Sylvia Lawry Centre for Multiple Sclerosis Research, Munich, Germany.
J Neurol Sci. 2009 Dec;287 Suppl 1:S50-5. doi: 10.1016/S0022-510X(09)71301-2.
There is no gold standard in monitoring disease activity for clinical trials in multiple sclerosis. Various outcome measures, including relapses, disability and magnetic resonance imaging (MRI) measures have been used to demonstrate the efficacy of the different available therapies for multiple sclerosis.

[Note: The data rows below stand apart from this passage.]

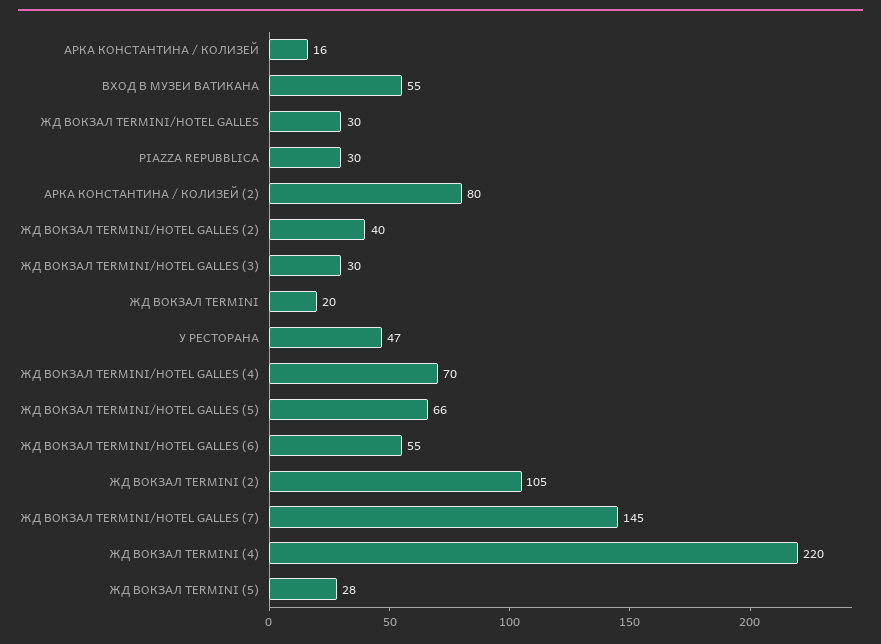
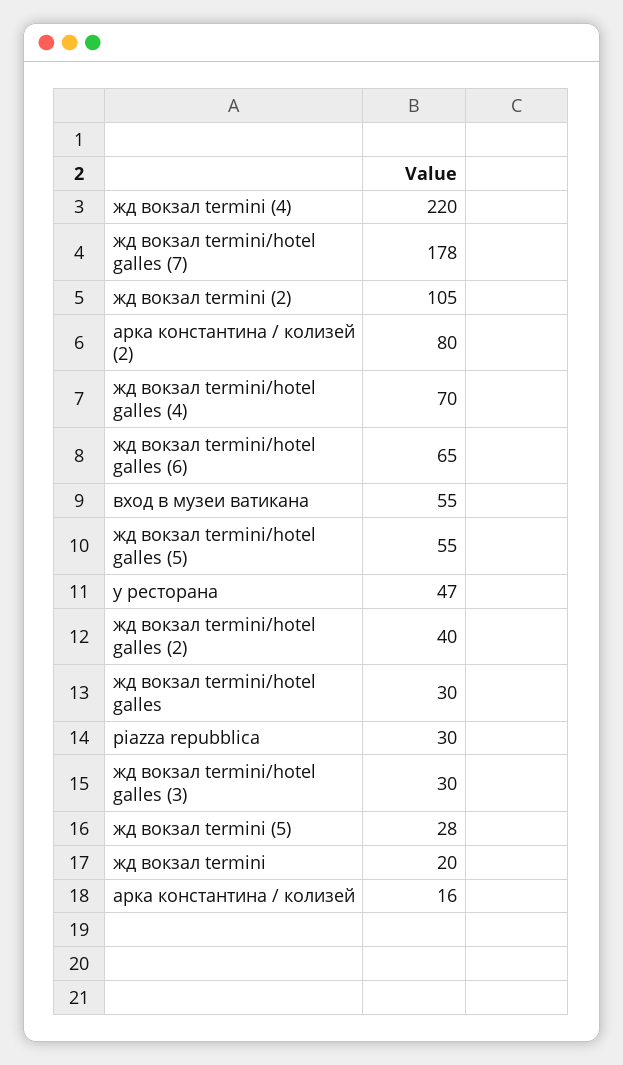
  {
    "АРКА КОНСТАНТИНА / КОЛИЗЕЙ": 16,
    "ВХОД В МУЗЕИ ВАТИКАНА": 55,
    "ЖД ВОКЗАЛ TERMINI/HOTEL GALLES": 30,
    "PIAZZA REPUBBLICA": 30,
    "АРКА КОНСТАНТИНА / КОЛИЗЕЙ (2)": 80,
    "ЖД ВОКЗАЛ TERMINI/HOTEL GALLES (2)": 40,
    "ЖД ВОКЗАЛ TERMINI/HOTEL GALLES (3)": 30,
    "ЖД ВОКЗАЛ TERMINI": 20,
    "У РЕСТОРАНА": 47,
    "ЖД ВОКЗАЛ TERMINI/HOTEL GALLES (4)": 70,
-   "ЖД ВОКЗАЛ TERMINI/HOTEL GALLES (5)": 66,
+   "ЖД ВОКЗАЛ TERMINI/HOTEL GALLES (5)": 55,
-   "ЖД ВОКЗАЛ TERMINI/HOTEL GALLES (6)": 55,
+   "ЖД ВОКЗАЛ TERMINI/HOTEL GALLES (6)": 65,
    "ЖД ВОКЗАЛ TERMINI (2)": 105,
-   "ЖД ВОКЗАЛ TERMINI/HOTEL GALLES (7)": 145,
+   "ЖД ВОКЗАЛ TERMINI/HOTEL GALLES (7)": 178,
    "ЖД ВОКЗАЛ TERMINI (4)": 220,
    "ЖД ВОКЗАЛ TERMINI (5)": 28
  }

Recently, the potential limitations of these measures have received increasing attention, and these have stimulated research into more appropriate and sensitive outcome measures for clinical trials. For example, it has been shown that widely-used MRI measures add little, if any, independent information to that provided by more clinically relevant measures such as relapses and disability. Similarly, the Expanded Disability status Scale (EDSS), which is the most widely-used measure of disability related to multiple sclerosis, is insufficiently sensitive to detect robust changes in disability over the timeframes usually used in clinical trials. An alternative to the EDSS is the Multiple Sclerosis Severity Score (MSSS), a severity scale which relates clinical disability to disease duration. The MSSS was originally developed from a database of nearly ten thousand patients from eleven European countries and Australia and has since been reproduced in an independent dataset of 1134 patients from the placebo arms of randomised clinical trials. Based on the MSSS score, disease severity can be defined, which shows stability over time and may provide evidence-based decision support for patient management. Another alternative to measure disability is the objective quantification of physical activity. There is evidence that recent developments in pervasive computing using tiny accelerometers may have the potential to increase the reliability and precision of motor assessment, especially in the mid-range of the EDSS. The outcome measures discussed have potential use as online tools for evidence-based decision support which are increasingly being used in medical research and clinical decision-making.
在多发性硬化症的临床试验中,目前并没有监测疾病活动的金标准。各种结果指标,包括复发、残疾和磁共振成像(MRI)测量,都已被用于证明各种现有多发性硬化症治疗方法的疗效。最近,这些措施的潜在局限性受到了越来越多的关注,这也促使人们研究更合适和敏感的临床试验结果指标。例如,已经表明,广泛使用的 MRI 测量指标除了提供更多与临床相关的指标(如复发和残疾)之外,几乎没有提供任何独立信息。同样,扩展残疾状况量表(EDSS)是最广泛用于测量与多发性硬化症相关的残疾的指标,但它对临床试验中通常使用的时间框架内的残疾变化检测不够敏感。EDSS 的替代方法是多发性硬化症严重程度评分(MSSS),这是一种将临床残疾与疾病持续时间相关联的严重程度量表。MSSS 最初是从来自 11 个欧洲国家和澳大利亚的近 10000 名患者的数据库中开发的,此后在来自随机临床试验安慰剂组的 1134 名患者的独立数据集得到了重现。基于 MSSS 评分,可以定义疾病严重程度,其在时间上具有稳定性,并且可能为患者管理提供基于证据的决策支持。另一种测量残疾的替代方法是对身体活动进行客观量化。有证据表明,使用微型加速度计的普及计算的最新进展可能具有提高运动评估的可靠性和精确性的潜力,特别是在 EDSS 的中值范围内。讨论的这些结果指标具有作为基于证据的决策支持的在线工具的潜在用途,它们越来越多地用于医学研究和临床决策制定。